-------- Source data --------
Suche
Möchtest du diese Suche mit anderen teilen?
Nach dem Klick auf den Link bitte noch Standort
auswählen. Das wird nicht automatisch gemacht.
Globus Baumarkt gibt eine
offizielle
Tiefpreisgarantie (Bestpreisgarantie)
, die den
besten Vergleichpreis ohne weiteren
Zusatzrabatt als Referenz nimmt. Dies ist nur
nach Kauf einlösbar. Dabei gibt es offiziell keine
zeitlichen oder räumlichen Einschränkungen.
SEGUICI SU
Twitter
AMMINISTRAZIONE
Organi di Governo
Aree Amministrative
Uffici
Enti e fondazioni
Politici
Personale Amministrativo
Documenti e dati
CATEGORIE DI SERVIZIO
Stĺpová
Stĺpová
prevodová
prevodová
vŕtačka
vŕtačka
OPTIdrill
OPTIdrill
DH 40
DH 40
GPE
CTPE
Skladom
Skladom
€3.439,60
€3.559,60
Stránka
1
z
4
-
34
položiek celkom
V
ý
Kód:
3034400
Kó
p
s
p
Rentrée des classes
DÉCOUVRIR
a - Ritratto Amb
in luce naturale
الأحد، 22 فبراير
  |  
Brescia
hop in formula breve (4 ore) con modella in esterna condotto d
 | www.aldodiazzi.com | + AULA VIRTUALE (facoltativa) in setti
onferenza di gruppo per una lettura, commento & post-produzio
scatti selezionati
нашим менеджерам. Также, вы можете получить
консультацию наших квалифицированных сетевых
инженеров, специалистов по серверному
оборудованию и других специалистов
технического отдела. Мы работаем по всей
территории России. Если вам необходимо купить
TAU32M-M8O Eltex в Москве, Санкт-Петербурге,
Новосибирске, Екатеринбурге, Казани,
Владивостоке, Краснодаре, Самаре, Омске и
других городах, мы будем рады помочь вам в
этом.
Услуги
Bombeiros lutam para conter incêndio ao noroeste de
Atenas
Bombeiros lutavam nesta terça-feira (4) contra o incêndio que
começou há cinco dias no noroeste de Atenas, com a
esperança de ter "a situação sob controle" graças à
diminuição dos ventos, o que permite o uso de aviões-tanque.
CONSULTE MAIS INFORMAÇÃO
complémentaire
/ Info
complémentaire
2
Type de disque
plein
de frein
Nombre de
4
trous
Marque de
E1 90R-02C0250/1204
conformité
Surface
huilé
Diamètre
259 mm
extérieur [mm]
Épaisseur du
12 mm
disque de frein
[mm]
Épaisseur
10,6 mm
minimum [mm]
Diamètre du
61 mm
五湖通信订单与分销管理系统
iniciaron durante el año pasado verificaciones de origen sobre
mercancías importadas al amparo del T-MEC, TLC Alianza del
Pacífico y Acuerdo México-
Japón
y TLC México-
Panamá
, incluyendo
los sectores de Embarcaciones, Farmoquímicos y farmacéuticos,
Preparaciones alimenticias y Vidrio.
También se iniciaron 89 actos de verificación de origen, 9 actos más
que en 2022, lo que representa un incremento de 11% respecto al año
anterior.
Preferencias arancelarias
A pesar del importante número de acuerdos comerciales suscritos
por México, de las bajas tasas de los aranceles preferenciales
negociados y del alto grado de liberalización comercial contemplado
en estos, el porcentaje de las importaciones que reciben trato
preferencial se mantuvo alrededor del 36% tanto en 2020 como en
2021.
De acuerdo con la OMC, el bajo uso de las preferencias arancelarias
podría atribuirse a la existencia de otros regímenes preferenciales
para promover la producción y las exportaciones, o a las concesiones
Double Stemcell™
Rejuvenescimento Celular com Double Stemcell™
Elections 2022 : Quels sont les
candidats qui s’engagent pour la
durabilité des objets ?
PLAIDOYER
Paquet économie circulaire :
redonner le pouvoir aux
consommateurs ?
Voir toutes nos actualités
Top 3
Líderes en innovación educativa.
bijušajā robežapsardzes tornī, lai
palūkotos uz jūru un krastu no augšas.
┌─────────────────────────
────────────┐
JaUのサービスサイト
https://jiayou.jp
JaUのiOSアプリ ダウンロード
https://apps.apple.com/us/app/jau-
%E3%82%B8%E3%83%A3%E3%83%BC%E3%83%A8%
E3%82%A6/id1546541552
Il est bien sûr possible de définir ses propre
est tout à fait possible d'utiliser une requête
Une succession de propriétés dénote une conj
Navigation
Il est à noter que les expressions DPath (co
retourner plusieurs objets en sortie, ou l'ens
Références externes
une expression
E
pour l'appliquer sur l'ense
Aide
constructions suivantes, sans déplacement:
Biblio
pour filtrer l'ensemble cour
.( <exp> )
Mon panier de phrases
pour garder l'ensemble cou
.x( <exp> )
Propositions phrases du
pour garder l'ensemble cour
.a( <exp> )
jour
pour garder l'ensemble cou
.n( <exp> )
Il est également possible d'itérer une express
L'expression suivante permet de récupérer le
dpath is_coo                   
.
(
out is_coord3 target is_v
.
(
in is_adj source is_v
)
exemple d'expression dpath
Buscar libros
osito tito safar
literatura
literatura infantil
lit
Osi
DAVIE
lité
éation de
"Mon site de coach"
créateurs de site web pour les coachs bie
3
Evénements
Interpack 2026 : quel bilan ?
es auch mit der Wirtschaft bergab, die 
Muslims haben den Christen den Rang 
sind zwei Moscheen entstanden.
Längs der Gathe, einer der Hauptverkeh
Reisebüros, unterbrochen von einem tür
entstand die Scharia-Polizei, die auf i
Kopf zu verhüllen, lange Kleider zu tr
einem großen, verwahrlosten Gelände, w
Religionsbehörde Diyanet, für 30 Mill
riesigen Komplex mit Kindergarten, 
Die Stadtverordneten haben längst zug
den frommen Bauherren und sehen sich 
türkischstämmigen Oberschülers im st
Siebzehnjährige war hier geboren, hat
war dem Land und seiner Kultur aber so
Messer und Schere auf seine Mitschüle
--------
Output the first line of the entries above and every line after it, exactly as written, ending with the line that contains "iniciaron durante el".

| Result of the task |
Suche
Möchtest du diese Suche mit anderen teilen?
Nach dem Klick auf den Link bitte noch Standort
auswählen. Das wird nicht automatisch gemacht.
Globus Baumarkt gibt eine
offizielle
Tiefpreisgarantie (Bestpreisgarantie)
, die den
besten Vergleichpreis ohne weiteren
Zusatzrabatt als Referenz nimmt. Dies ist nur
nach Kauf einlösbar. Dabei gibt es offiziell keine
zeitlichen oder räumlichen Einschränkungen.
SEGUICI SU
Twitter
AMMINISTRAZIONE
Organi di Governo
Aree Amministrative
Uffici
Enti e fondazioni
Politici
Personale Amministrativo
Documenti e dati
CATEGORIE DI SERVIZIO
Stĺpová
Stĺpová
prevodová
prevodová
vŕtačka
vŕtačka
OPTIdrill
OPTIdrill
DH 40
DH 40
GPE
CTPE
Skladom
Skladom
€3.439,60
€3.559,60
Stránka
1
z
4
-
34
položiek celkom
V
ý
Kód:
3034400
Kó
p
s
p
Rentrée des classes
DÉCOUVRIR
a - Ritratto Amb
in luce naturale
الأحد، 22 فبراير
  |  
Brescia
hop in formula breve (4 ore) con modella in esterna condotto d
 | www.aldodiazzi.com | + AULA VIRTUALE (facoltativa) in setti
onferenza di gruppo per una lettura, commento & post-produzio
scatti selezionati
нашим менеджерам. Также, вы можете получить
консультацию наших квалифицированных сетевых
инженеров, специалистов по серверному
оборудованию и других специалистов
технического отдела. Мы работаем по всей
территории России. Если вам необходимо купить
TAU32M-M8O Eltex в Москве, Санкт-Петербурге,
Новосибирске, Екатеринбурге, Казани,
Владивостоке, Краснодаре, Самаре, Омске и
других городах, мы будем рады помочь вам в
этом.
Услуги
Bombeiros lutam para conter incêndio ao noroeste de
Atenas
Bombeiros lutavam nesta terça-feira (4) contra o incêndio que
começou há cinco dias no noroeste de Atenas, com a
esperança de ter "a situação sob controle" graças à
diminuição dos ventos, o que permite o uso de aviões-tanque.
CONSULTE MAIS INFORMAÇÃO
complémentaire
/ Info
complémentaire
2
Type de disque
plein
de frein
Nombre de
4
trous
Marque de
E1 90R-02C0250/1204
conformité
Surface
huilé
Diamètre
259 mm
extérieur [mm]
Épaisseur du
12 mm
disque de frein
[mm]
Épaisseur
10,6 mm
minimum [mm]
Diamètre du
61 mm
五湖通信订单与分销管理系统
iniciaron durante el año pasado verificaciones de origen sobre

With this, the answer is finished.